The North Korea Freedom Coalition’s Chairwoman Suzanne Scholte organized a vigil for the repatriated North Korean defectors in China this past January. In front of the White House, I stood among what seemed to be a small and quiet group in comparison to the Free Tibet demonstrators who were standing a few yards from us. I could not help but think that the ratio of demonstrators between the two causes, not that they’re in competition with one another, reflected the levels of awareness the American public has about the human rights violations against Tibetans and those against North Koreans. Nevertheless, no matter the number, we had gathered to voice our solidarity with and the hope we have for the North Korean defectors.

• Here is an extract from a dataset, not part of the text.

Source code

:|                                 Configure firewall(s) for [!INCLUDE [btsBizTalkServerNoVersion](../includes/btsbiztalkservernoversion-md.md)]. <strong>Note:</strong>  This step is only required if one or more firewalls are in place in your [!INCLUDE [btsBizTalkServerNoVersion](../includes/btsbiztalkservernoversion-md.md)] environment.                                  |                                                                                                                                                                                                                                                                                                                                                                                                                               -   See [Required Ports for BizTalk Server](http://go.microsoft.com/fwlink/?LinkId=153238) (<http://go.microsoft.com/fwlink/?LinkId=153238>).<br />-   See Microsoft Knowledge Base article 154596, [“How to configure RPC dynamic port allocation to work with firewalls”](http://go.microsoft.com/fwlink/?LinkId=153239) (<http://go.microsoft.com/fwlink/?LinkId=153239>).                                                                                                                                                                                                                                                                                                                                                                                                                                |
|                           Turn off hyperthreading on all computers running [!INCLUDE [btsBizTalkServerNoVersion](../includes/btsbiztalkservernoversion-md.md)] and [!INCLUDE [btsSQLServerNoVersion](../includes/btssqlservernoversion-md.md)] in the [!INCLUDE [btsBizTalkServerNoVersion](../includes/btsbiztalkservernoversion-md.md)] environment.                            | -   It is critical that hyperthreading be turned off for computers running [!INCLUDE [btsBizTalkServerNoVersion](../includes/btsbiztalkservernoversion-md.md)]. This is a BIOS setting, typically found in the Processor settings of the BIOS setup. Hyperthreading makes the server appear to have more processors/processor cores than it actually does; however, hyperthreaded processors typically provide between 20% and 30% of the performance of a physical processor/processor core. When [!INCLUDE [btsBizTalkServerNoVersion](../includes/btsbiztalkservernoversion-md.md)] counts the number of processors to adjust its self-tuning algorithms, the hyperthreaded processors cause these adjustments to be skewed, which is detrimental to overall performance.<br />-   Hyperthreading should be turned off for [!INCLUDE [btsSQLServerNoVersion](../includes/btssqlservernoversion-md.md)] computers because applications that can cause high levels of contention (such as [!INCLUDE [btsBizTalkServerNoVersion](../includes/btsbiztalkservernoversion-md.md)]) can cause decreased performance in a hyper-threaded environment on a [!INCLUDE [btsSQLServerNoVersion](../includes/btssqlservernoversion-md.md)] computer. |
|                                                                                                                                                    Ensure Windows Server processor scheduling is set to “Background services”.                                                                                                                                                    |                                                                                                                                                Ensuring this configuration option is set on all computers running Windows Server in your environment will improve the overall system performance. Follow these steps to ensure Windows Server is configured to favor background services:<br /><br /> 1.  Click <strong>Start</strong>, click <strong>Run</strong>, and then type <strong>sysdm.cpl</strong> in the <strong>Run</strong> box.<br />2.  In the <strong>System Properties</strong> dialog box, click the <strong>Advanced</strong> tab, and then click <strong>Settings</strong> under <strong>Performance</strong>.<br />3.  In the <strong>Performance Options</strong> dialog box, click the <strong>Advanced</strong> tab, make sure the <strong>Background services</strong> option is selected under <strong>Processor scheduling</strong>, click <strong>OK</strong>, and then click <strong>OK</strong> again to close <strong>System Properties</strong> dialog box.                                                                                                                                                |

The cold wind blew upon the small white candles we were holding in remembrance of those repatriated. President Hu Jintao was going to drive past us at any moment, down the lamppost-lined Pennsylvania Avenue, decorated with a triage ensemble of two American and one Chinese flags. Every news station covering Washington D.C. was covering Obama and Hu’s meeting over U.S.-China relations–with all the pomp, colonial marching band reenactments included. The sirens started ringing and police vehicles started zooming by, signaling that the President of the People’s Republic of China was on his way.
The group of NK demonstrators grew, as more joined against the crimes done to the North Korean people. A woman defector began the reading of the names of repatriated defectors forcibly taken by the Chinese police back to North Korea. Korean war veterans in embroidered caps, young children clinging to their parents, middle aged people, pastors and a handful of reporters for small NK activist publications stood in silence as the names rolled. I was asked to help and slowly read off the names on my page: Choi Sang Muk… male 50 years old, Kim Kyoung Sook…female 25, Kim Keung Sung …5 months old. It was hard to grasp that all of these names were of people whom we would never be able to know if they were dead or still alive. I could not help but think of the defectors our OneKorea team laughed and spoke with last summer. Are any of them related? How can I fully understand the fear and pain that Mr. Choi and Miss Kim may have experienced when returning back to their homeland, where they were bound to be put in prison or put to death? What kind of life would baby Keung Sung have led if she defected safely to South Korea?
I could see the lighted White House where famous and influential people mingled and networked under chandeliers, holding crystal champagne flutes in their hands. Lights and long candles probably adorned the dinner table. We were trying to keep our candles lit to read off North Korean people’s names while their candles were a mere accessory. How do you resolve one of the worst human rights crises in the century with a nation proactively repatriating and enabling the DPRK to commit crimes… over caviar? But that reflection is for another time.
But while standing there, holding my stuttering candle in one hand while clutching the list of names in the other, I realized: there can’t be much change. Will we only continue to share some words with the Chinese, trying to inspire or pressure them to use their influence to control the DPRK, when in fact there may not be much China can do to retract North Korea’s actions? The North Korea card at this point does not give either heavy player an advantage, and seems to have been cast aside.